- TASK DESCRIPTION
Render as a Markdown table with columns Row and Line the data lines beginning at the line containing "ArduCopter supports 26" and ending after the line containing "### Flight Mode Summary", skipping blank lines.
*** RECORD SET Section Begins ***
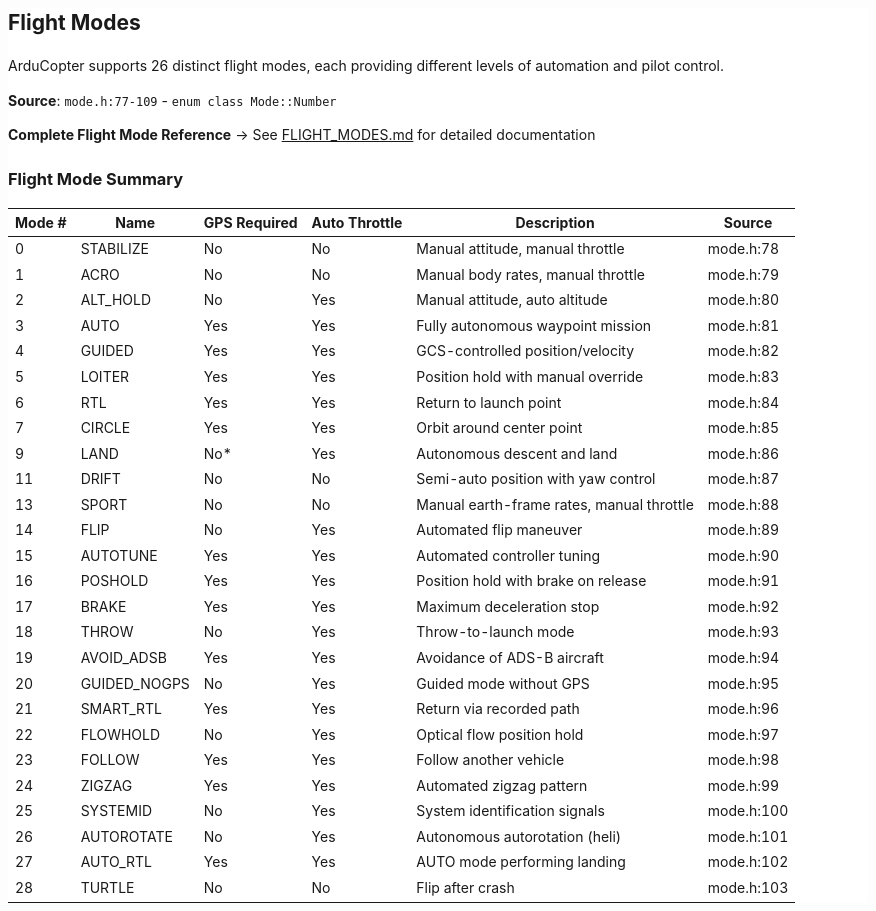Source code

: ## Flight Modes

ArduCopter supports 26 distinct flight modes, each providing different levels of automation and pilot control.

**Source**: `mode.h:77-109` - `enum class Mode::Number`

**Complete Flight Mode Reference** → See [FLIGHT_MODES.md](FLIGHT_MODES.md) for detailed documentation

### Flight Mode Summary

| Mode # | Name | GPS Required | Auto Throttle | Description | Source |
|--------|------|--------------|---------------|-------------|--------|
| 0 | STABILIZE | No | No | Manual attitude, manual throttle | mode.h:78 |
| 1 | ACRO | No | No | Manual body rates, manual throttle | mode.h:79 |
| 2 | ALT_HOLD | No | Yes | Manual attitude, auto altitude | mode.h:80 |
| 3 | AUTO | Yes | Yes | Fully autonomous waypoint mission | mode.h:81 |
| 4 | GUIDED | Yes | Yes | GCS-controlled position/velocity | mode.h:82 |
| 5 | LOITER | Yes | Yes | Position hold with manual override | mode.h:83 |
| 6 | RTL | Yes | Yes | Return to launch point | mode.h:84 |
| 7 | CIRCLE | Yes | Yes | Orbit around center point | mode.h:85 |
| 9 | LAND | No* | Yes | Autonomous descent and land | mode.h:86 |
| 11 | DRIFT | No | No | Semi-auto position with yaw control | mode.h:87 |
| 13 | SPORT | No | No | Manual earth-frame rates, manual throttle | mode.h:88 |
| 14 | FLIP | No | Yes | Automated flip maneuver | mode.h:89 |
| 15 | AUTOTUNE | Yes | Yes | Automated controller tuning | mode.h:90 |
| 16 | POSHOLD | Yes | Yes | Position hold with brake on release | mode.h:91 |
| 17 | BRAKE | Yes | Yes | Maximum deceleration stop | mode.h:92 |
| 18 | THROW | No | Yes | Throw-to-launch mode | mode.h:93 |
| 19 | AVOID_ADSB | Yes | Yes | Avoidance of ADS-B aircraft | mode.h:94 |
| 20 | GUIDED_NOGPS | No | Yes | Guided mode without GPS | mode.h:95 |
| 21 | SMART_RTL | Yes | Yes | Return via recorded path | mode.h:96 |
| 22 | FLOWHOLD | No | Yes | Optical flow position hold | mode.h:97 |
| 23 | FOLLOW | Yes | Yes | Follow another vehicle | mode.h:98 |
| 24 | ZIGZAG | Yes | Yes | Automated zigzag pattern | mode.h:99 |
| 25 | SYSTEMID | No | Yes | System identification signals | mode.h:100 |
| 26 | AUTOROTATE | No | Yes | Autonomous autorotation (heli) | mode.h:101 |
| 27 | AUTO_RTL | Yes | Yes | AUTO mode performing landing | mode.h:102 |
| 28 | TURTLE | No | No | Flip after crash | mode.h:103 |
*** RECORD SET Section Ends ***
- WRITTEN REPLY
| Row | Line |
|---|---|
| 1 | ArduCopter supports 26 distinct flight modes, each providing different levels of automation and pilot control. |
| 2 | **Source**: `mode.h:77-109` - `enum class Mode::Number` |
| 3 | **Complete Flight Mode Reference** → See [FLIGHT_MODES.md](FLIGHT_MODES.md) for detailed documentation |
| 4 | ### Flight Mode Summary |